The past few days, I have been playing a bit of hide and seek with my own schedule, I must be honest. I have worked myself into a heap of exhaustion during frenetic October. I have been yearning for stillness. So, in between some strategically placed time for email and touching-base with the world, I scheduled self-care appointments to nurture mind, body, and spirit. I won’t write about all my “hide and seek” haunts, because I reserve the right to disappear into the mists sometimes and only be found when I want to. We all should build in and maintain a bit of mystery into our lives. However, one moment was such a metaphor for my state-of-mind that I felt compelled to write about it.
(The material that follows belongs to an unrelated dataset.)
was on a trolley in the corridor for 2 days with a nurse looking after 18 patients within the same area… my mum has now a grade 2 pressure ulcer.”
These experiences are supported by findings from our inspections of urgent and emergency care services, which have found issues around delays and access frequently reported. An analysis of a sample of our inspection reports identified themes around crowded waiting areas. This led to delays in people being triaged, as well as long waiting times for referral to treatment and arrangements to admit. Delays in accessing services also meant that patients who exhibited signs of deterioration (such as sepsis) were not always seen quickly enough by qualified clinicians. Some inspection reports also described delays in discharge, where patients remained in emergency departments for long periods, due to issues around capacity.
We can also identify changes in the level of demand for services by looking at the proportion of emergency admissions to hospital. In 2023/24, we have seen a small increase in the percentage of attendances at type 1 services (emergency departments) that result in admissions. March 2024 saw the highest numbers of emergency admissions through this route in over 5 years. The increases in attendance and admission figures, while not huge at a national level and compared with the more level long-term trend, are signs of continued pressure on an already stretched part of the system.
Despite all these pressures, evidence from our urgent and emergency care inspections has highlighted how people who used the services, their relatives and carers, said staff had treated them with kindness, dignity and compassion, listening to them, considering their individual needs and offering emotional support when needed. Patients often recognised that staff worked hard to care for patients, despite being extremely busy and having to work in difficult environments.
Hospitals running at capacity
Mid-day yesterday, I packed myself a sandwich and some tea and walked around a local park until I found a tree that begged me to come sit beneath it. My noon-time meal was accompanied by falling leaves, a few acorns, and a nosy squirrel. That was exactly the kind of company I wanted to keep. I remained in this most rustic state of picnicking until a roving band of frisbee golf players decided to come along and break my solitude. I knew it was time to find my next quiet place, maybe one where I could write on my blog a bit. I walked to the other side of the park and sat on a bench, just breathing in stillness. The bench was beside a small pond with some ducks and geese swimming. The pond was lined with fall foliage and lovely in its quiet mid-day simplicity. Then, a car pulled up and a photographer emerged. She started circling all around the pond, her camera capturing the water-fowl swimming on a surface rippled with the reflected colors of Autumn. It really was lovely, and I am sure it spoke to her artistically. She was focused at water-level, apparently oblivious to the rustling I could hear higher in the trees by the water’s edge. As she was seeing and photographing the obvious, a Great Blue Heron had lighted and perched in the top branches of a nearby tree. The great bird extended its wings over the whole scene with a wing-span that took my breath away. Then, quickly and quietly, it tucked back amid the foliage. In spite of its grandeur, the majestic heron remained camouflaged, completely unseen.
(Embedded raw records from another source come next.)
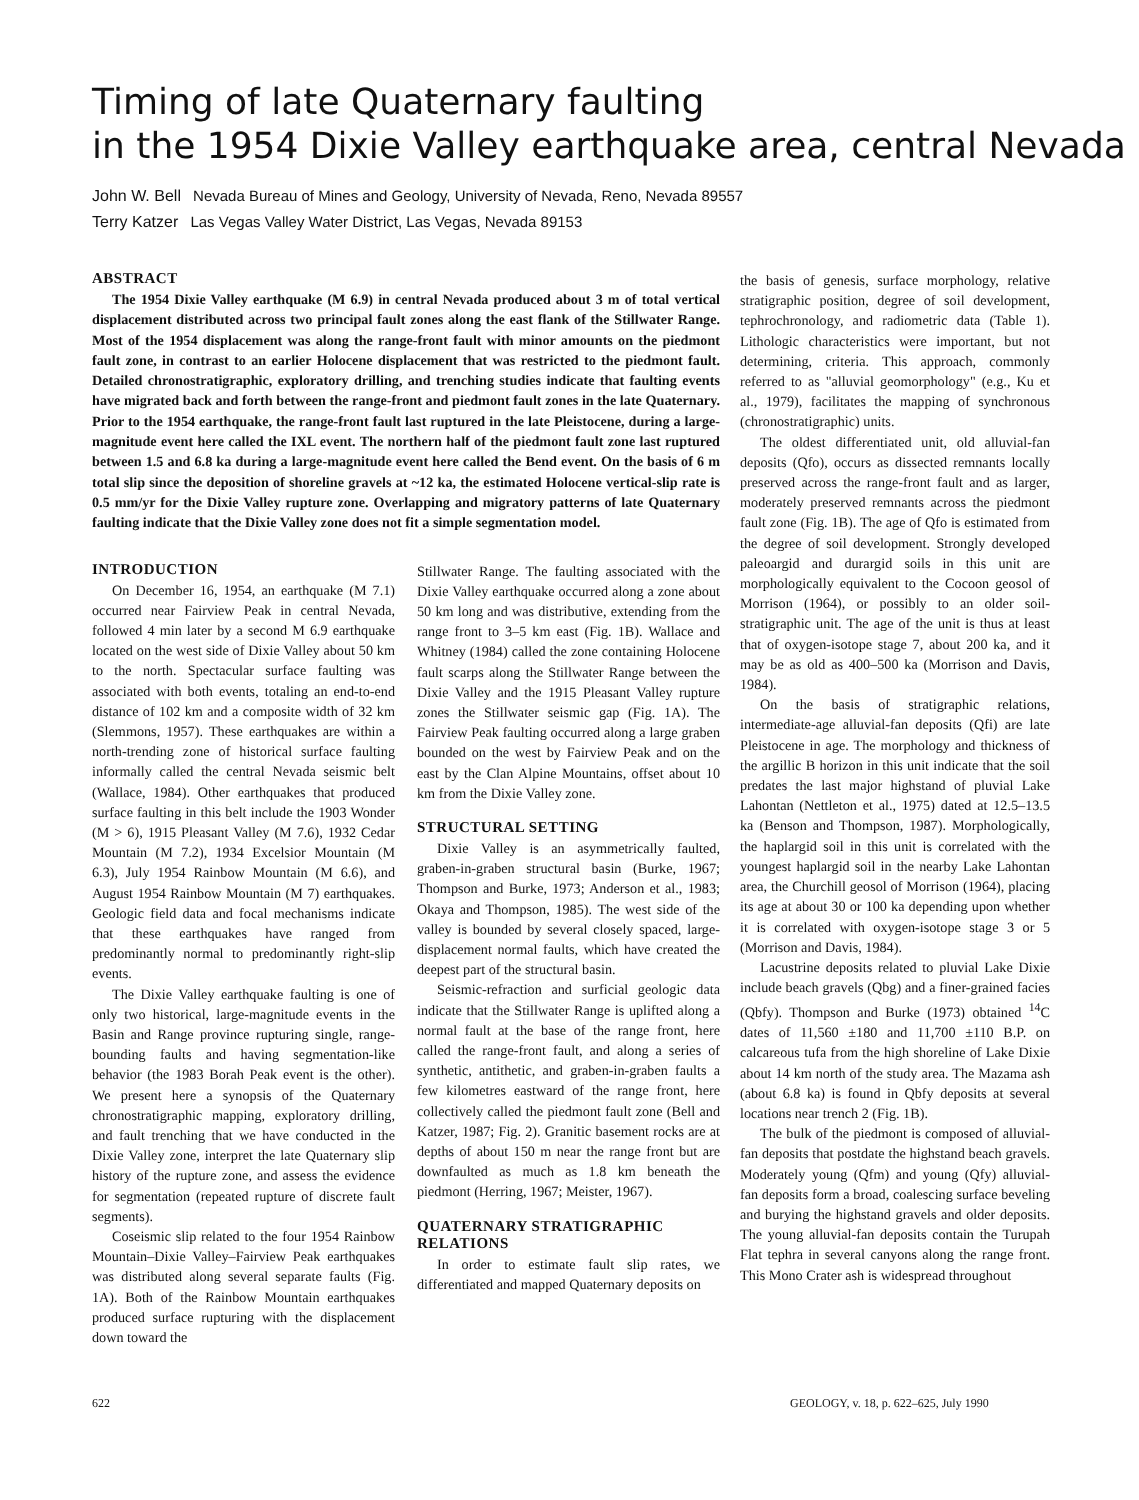Timing of late Quaternary faulting
in the 1954 Dixie Valley earthquake area, central Nevada
John W. Bell Nevada Bureau of Mines and Geology, University of Nevada, Reno, Nevada 89557
Terry Katzer Las Vegas Valley Water District, Las Vegas, Nevada 89153
ABSTRACT
The 1954 Dixie Valley earthquake (M 6.9) in central Nevada produced about 3 m of total vertical displacement distributed across two principal fault zones along the east flank of the Stillwater Range. Most of the 1954 displacement was along the range-front fault with minor amounts on the piedmont fault zone, in contrast to an earlier Holocene displacement that was restricted to the piedmont fault. Detailed chronostratigraphic, exploratory drilling, and trenching studies indicate that faulting events have migrated back and forth between the range-front and piedmont fault zones in the late Quaternary. Prior to the 1954 earthquake, the range-front fault last ruptured in the late Pleistocene, during a large-magnitude event here called the IXL event. The northern half of the piedmont fault zone last ruptured between 1.5 and 6.8 ka during a large-magnitude event here called the Bend event. On the basis of 6 m total slip since the deposition of shoreline gravels at ~12 ka, the estimated Holocene vertical-slip rate is 0.5 mm/yr for the Dixie Valley rupture zone. Overlapping and migratory patterns of late Quaternary faulting indicate that the Dixie Valley zone does not fit a simple segmentation model.
INTRODUCTION
On December 16, 1954, an earthquake (M 7.1) occurred near Fairview Peak in central Nevada, followed 4 min later by a second M 6.9 earthquake located on the west side of Dixie Valley about 50 km to the north. Spectacular surface faulting was associated with both events, totaling an end-to-end distance of 102 km and a composite width of 32 km (Slemmons, 1957). These earthquakes are within a north-trending zone of historical surface faulting informally called the central Nevada seismic belt (Wallace, 1984). Other earthquakes that produced surface faulting in this belt include the 1903 Wonder (M > 6), 1915 Pleasant Valley (M 7.6), 1932 Cedar Mountain (M 7.2), 1934 Excelsior Mountain (M 6.3), July 1954 Rainbow Mountain (M 6.6), and August 1954 Rainbow Mountain (M 7) earthquakes. Geologic field data and focal mechanisms indicate that these earthquakes have ranged from predominantly normal to predominantly right-slip events.
The Dixie Valley earthquake faulting is one of only two historical, large-magnitude events in the Basin and Range province rupturing single, range-bounding faults and having segmentation-like behavior (the 1983 Borah Peak event is the other). We present here a synopsis of the Quaternary chronostratigraphic mapping, exploratory drilling, and fault trenching that we have conducted in the Dixie Valley zone, interpret the late Quaternary slip history of the rupture zone, and assess the evidence for segmentation (repeated rupture of discrete fault segments).
Coseismic slip related to the four 1954 Rainbow Mountain–Dixie Valley–Fairview Peak earthquakes was distributed along several separate faults (Fig. 1A). Both of the Rainbow Mountain earthquakes produced surface rupturing with the displacement down toward the
Stillwater Range. The faulting associated with the Dixie Valley earthquake occurred along a zone about 50 km long and was distributive, extending from the range front to 3–5 km east (Fig. 1B). Wallace and Whitney (1984) called the zone containing Holocene fault scarps along the Stillwater Range between the Dixie Valley and the 1915 Pleasant Valley rupture zones the Stillwater seismic gap (Fig. 1A). The Fairview Peak faulting occurred along a large graben bounded on the west by Fairview Peak and on the east by the Clan Alpine Mountains, offset about 10 km from the Dixie Valley zone.
STRUCTURAL SETTING
Dixie Valley is an asymmetrically faulted, graben-in-graben structural basin (Burke, 1967; Thompson and Burke, 1973; Anderson et al., 1983; Okaya and Thompson, 1985). The west side of the valley is bounded by several closely spaced, large-displacement normal faults, which have created the deepest part of the structural basin.
Seismic-refraction and surficial geologic data indicate that the Stillwater Range is uplifted along a normal fault at the base of the range front, here called the range-front fault, and along a series of synthetic, antithetic, and graben-in-graben faults a few kilometres eastward of the range front, here collectively called the piedmont fault zone (Bell and Katzer, 1987; Fig. 2). Granitic basement rocks are at depths of about 150 m near the range front but are downfaulted as much as 1.8 km beneath the piedmont (Herring, 1967; Meister, 1967).
QUATERNARY STRATIGRAPHIC RELATIONS
In order to estimate fault slip rates, we differentiated and mapped Quaternary deposits on
the basis of genesis, surface morphology, relative stratigraphic position, degree of soil development, tephrochronology, and radiometric data (Table 1). Lithologic characteristics were important, but not determining, criteria. This approach, commonly referred to as "alluvial geomorphology" (e.g., Ku et al., 1979), facilitates the mapping of synchronous (chronostratigraphic) units.
The oldest differentiated unit, old alluvial-fan deposits (Qfo), occurs as dissected remnants locally preserved across the range-front fault and as larger, moderately preserved remnants across the piedmont fault zone (Fig. 1B). The age of Qfo is estimated from the degree of soil development. Strongly developed paleoargid and durargid soils in this unit are morphologically equivalent to the Cocoon geosol of Morrison (1964), or possibly to an older soil-stratigraphic unit. The age of the unit is thus at least that of oxygen-isotope stage 7, about 200 ka, and it may be as old as 400–500 ka (Morrison and Davis, 1984).
On the basis of stratigraphic relations, intermediate-age alluvial-fan deposits (Qfi) are late Pleistocene in age. The morphology and thickness of the argillic B horizon in this unit indicate that the soil predates the last major highstand of pluvial Lake Lahontan (Nettleton et al., 1975) dated at 12.5–13.5 ka (Benson and Thompson, 1987). Morphologically, the haplargid soil in this unit is correlated with the youngest haplargid soil in the nearby Lake Lahontan area, the Churchill geosol of Morrison (1964), placing its age at about 30 or 100 ka depending upon whether it is correlated with oxygen-isotope stage 3 or 5 (Morrison and Davis, 1984).
Lacustrine deposits related to pluvial Lake Dixie include beach gravels (Qbg) and a finer-grained facies (Qbfy). Thompson and Burke (1973) obtained <sup>14</sup>C dates of 11,560 ±180 and 11,700 ±110 B.P. on calcareous tufa from the high shoreline of Lake Dixie about 14 km north of the study area. The Mazama ash (about 6.8 ka) is found in Qbfy deposits at several locations near trench 2 (Fig. 1B).
The bulk of the piedmont is composed of alluvial-fan deposits that postdate the highstand beach gravels. Moderately young (Qfm) and young (Qfy) alluvial-fan deposits form a broad, coalescing surface beveling and burying the highstand gravels and older deposits. The young alluvial-fan deposits contain the Turupah Flat tephra in several canyons along the range front. This Mono Crater ash is widespread throughout
622
GEOLOGY, v. 18, p. 622–625, July 1990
The scene was a delight. I kept thinking about it long after the photographer left. I put away my own devices and decided to seek some stillness again, nodding to the heron to acknowledge its place in the Universe as I centered back into my own. I couldn’t help but wonder if our mutual respect of each other’s presence was a divine gift for us both in that moment.
In that stillness, I caught sight of times that mystery has spoken with me. How, like my siting of the great heron, there was something larger and majestic watching over while I was focused on duck-pond details. Seen and unseen companions are with us in the divine ordinary. In traditional nature-grounded spirituality as well as church liturgy, this is the weekend we welcome the thin veil between this world and the next. We celebrate Halloween, All Soul’s, Day of the Dead, Samhain, All Saints Day…let’s not even pretend to think the timing of all these dates was coincidental. This is a time to reach beyond the superficial quick-glimpses in our line of vision. This is an opportunity to understand that in all the diversity of our human spirituality there is a co-existing of what we see, what we experience, and what come to know and believe, even if we cannot see. Like the heron’s presence hidden by the sight of the ordinary geese, there is always more unseen than what we have learned to see around us.
It is majestic whenever we catch a glimpse of small points of light in the divine ordinary of our frenetic lives. It reminds us of the Great Unseen, at work in us, around us, and through us. Tonight, I rest with gratitude for the seen and unseen that companion me on my journey.